Nella prima siedono politici citati nell’inchiesta, che hanno visto perquisire gli uffici dei propri assistenti: l’europarlamentare socialista belga, Maria Arena e – come sostituta – la dem Alessandra Moretti. Entrambe non sono indagate. Come non indagato risulta, fino a oggi, Cozzolino, pure lui membro sostituto della commissione Esteri. Sultana Khaya, in ogni caso, non passerà mai la selezione per entrare tra i tre finalisti.
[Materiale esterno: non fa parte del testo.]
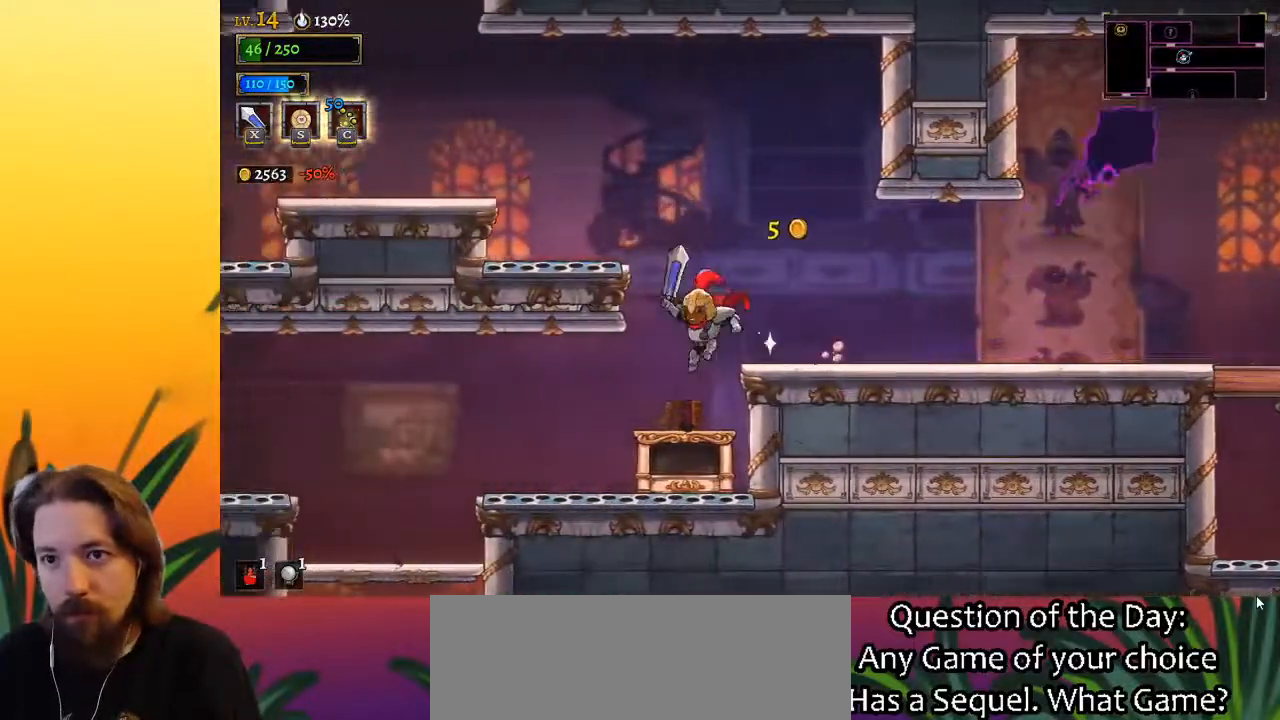
{"keys": [], "events": [[150, "a", "down"], [333, "a", "up"], [467, "left", "up"]]}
Intanto la procura di Bruxelles sta continuando a portare avanti le indagini. Dalle analisi dei pc trovati negli uffici degli assistenti parlamentari emergerebbero anomalie su alcune nomine. Ma pure una sorta di ruolo-regia di Giorgi, che dava indicazioni agli altri collaboratori. Parallelamente continuano ad andare avanti gli accertamenti della procura di Milano sui protagonisti italiani di questa storia. Dopo i mandati d’arresto europei per Maria Colleoni e Silvia Panzeri, rispettivamente moglie e figlia dell’ex europarlamentare, la Finanza ha messo gli occhi su 7 conti correnti riconducibili alla famiglia: ci sarebbero movimenti di denaro poco compatibili con le entrate ufficiali dei Panzeri. Non tanto per la quantità di denaro, ma anche per la tipologia di movimenti, a volte anche esteri. In questo senso gli investigatori hanno messo nel mirino un conto della Lift bank, un istituto brasiliano.